Return exactly the lines below, starting with the one that has "alter et gros" and going on through the one that has "ambitious empire".

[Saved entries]
☆ ☆ ☆

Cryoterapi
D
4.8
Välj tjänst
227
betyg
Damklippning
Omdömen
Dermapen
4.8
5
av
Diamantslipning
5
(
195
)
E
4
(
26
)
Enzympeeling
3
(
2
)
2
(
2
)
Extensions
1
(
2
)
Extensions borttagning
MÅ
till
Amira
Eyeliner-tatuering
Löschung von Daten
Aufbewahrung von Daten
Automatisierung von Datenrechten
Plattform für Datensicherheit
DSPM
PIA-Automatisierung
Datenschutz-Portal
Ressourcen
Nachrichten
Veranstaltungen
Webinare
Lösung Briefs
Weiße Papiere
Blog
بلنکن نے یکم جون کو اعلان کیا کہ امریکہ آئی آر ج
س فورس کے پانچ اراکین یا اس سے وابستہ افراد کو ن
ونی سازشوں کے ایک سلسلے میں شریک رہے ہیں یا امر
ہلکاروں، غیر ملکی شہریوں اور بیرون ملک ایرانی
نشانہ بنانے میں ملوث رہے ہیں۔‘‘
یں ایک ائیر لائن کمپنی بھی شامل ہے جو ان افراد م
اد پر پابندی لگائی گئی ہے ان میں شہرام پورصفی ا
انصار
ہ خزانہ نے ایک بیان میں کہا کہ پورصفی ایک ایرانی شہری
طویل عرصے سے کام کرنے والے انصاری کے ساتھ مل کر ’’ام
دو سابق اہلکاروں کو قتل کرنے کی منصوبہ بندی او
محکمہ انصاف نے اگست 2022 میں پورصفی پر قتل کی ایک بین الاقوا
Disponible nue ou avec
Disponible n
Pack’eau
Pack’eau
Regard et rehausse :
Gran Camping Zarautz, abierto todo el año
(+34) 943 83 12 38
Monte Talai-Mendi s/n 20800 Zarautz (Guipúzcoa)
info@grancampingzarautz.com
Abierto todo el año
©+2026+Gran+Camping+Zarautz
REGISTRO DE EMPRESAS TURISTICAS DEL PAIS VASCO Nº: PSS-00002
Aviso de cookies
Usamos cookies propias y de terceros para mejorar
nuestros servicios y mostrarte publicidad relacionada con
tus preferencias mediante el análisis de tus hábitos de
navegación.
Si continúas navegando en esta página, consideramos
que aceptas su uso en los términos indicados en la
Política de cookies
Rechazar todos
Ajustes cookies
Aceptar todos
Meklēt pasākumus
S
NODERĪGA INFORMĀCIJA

☆ ☆ ☆

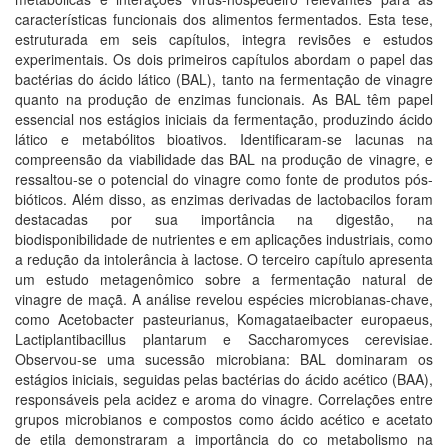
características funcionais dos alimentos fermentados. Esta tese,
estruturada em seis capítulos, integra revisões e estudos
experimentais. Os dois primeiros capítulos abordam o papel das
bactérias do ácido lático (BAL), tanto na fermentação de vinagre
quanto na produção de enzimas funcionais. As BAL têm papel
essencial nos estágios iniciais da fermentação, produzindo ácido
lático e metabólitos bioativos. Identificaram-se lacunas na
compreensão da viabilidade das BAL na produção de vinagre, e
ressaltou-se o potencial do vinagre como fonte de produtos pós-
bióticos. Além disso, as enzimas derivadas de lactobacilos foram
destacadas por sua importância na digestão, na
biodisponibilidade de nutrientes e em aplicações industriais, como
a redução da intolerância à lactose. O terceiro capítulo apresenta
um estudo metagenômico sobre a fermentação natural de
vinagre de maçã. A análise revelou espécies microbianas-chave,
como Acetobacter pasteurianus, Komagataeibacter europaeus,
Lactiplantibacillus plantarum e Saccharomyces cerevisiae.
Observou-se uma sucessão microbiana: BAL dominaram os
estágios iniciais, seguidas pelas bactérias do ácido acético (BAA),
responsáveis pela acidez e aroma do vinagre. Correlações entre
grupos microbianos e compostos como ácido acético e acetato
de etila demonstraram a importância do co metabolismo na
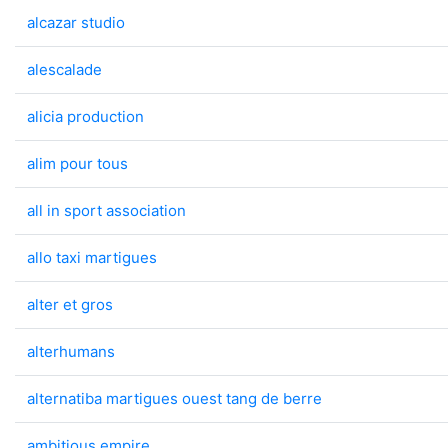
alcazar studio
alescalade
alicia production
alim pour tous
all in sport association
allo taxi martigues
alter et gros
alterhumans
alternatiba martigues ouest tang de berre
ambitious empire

☆ ☆ ☆

→ FINISHED TASK:
alter et gros
alterhumans
alternatiba martigues ouest tang de berre
ambitious empire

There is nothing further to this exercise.